We really wanted to highlight the idea that engineering is applicable to society in so many ways, through health, aerospace, materials science, and so many other fields. I think it's something that can potentially change the path of students, especially if they may have been a little hesitant towards the STEM fields.

What advice would you give to someone thinking about doing an MD/PhD?
Really think about how you envision your future and how you envision combining research and clinical work. It’s definitely a worthwhile pursuit if you want to build your research knowledge and skill sets. There are pros and cons to doing an MD/PhD and one of the cons can be time. While each MD/PhD timeline is a little different, the PhD portion can potentially take a long time, and you can certainly do impactful research as an MD without a PhD. 
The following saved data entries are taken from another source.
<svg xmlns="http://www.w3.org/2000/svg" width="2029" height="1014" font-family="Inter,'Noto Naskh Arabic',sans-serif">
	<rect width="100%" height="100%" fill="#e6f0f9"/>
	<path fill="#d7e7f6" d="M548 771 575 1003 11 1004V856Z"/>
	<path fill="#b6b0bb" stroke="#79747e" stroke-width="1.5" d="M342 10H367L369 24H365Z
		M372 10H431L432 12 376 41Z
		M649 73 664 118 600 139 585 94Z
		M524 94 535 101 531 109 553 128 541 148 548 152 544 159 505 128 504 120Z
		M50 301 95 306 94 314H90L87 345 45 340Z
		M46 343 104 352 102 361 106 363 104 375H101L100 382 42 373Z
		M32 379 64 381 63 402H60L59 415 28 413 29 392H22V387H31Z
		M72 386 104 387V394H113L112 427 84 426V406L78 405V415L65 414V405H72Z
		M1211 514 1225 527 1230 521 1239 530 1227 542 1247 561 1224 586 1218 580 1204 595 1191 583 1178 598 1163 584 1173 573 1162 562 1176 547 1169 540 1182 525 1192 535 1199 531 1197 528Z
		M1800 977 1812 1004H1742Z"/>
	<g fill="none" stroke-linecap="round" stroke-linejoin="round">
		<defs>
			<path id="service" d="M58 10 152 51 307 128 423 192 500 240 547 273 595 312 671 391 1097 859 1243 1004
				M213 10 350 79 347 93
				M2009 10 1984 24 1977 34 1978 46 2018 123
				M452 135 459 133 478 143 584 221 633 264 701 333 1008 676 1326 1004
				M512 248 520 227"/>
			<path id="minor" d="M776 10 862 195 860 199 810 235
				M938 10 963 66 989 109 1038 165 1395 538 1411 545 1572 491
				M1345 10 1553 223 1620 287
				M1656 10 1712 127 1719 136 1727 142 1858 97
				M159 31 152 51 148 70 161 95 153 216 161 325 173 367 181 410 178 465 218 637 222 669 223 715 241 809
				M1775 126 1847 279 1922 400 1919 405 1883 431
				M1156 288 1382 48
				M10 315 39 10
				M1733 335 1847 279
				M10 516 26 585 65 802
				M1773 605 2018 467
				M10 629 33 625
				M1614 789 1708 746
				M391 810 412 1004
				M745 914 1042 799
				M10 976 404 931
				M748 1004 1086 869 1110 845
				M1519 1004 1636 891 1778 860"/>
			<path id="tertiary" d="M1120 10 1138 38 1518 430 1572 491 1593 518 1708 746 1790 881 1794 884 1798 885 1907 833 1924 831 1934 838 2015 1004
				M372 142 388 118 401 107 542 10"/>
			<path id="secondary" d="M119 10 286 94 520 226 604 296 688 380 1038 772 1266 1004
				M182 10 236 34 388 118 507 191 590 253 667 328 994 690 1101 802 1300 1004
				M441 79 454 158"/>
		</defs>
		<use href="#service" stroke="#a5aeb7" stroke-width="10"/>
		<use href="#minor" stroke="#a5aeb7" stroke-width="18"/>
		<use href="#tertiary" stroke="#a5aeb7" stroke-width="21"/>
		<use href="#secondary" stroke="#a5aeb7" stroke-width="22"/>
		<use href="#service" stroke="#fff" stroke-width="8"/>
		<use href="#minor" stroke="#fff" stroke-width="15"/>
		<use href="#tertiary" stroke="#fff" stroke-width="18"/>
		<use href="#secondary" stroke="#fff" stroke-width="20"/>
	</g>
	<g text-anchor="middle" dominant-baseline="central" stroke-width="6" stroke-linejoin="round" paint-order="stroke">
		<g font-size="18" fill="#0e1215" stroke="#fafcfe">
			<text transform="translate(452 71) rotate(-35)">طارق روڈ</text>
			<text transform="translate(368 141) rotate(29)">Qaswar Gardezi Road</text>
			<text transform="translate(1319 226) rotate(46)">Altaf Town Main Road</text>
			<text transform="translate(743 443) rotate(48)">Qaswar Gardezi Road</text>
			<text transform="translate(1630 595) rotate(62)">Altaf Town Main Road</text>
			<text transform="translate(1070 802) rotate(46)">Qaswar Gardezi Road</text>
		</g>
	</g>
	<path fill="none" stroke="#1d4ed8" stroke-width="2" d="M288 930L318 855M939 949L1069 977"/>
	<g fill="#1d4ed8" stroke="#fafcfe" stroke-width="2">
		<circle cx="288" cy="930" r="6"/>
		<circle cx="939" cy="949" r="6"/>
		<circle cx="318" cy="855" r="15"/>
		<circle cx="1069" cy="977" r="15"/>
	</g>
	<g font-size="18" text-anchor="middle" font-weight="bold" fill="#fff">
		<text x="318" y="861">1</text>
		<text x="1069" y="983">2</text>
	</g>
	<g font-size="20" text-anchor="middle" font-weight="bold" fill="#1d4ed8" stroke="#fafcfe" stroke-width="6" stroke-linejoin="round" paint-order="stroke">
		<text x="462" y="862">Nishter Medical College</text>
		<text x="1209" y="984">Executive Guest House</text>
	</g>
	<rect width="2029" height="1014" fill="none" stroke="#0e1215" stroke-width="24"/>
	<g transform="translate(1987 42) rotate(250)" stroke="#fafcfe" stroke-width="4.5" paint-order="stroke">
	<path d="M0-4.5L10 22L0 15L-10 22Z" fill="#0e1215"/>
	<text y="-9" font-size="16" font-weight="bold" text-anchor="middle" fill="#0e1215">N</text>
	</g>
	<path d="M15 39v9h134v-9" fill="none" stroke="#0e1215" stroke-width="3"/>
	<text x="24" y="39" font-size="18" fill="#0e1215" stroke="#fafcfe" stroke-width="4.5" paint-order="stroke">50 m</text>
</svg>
Of course, the pro of doing an MD/PhD is that it builds you up for a career as a physician-scientist, and there’s really a huge need for physician-scientists today! While the typical MD/PhD timeline has dissuaded a lot of people, we really need scientists with clinical backgrounds, and clinicians with scientific backgrounds to help bridge the gap between science and medicine. Physician-scientists can have a lot of impact on society.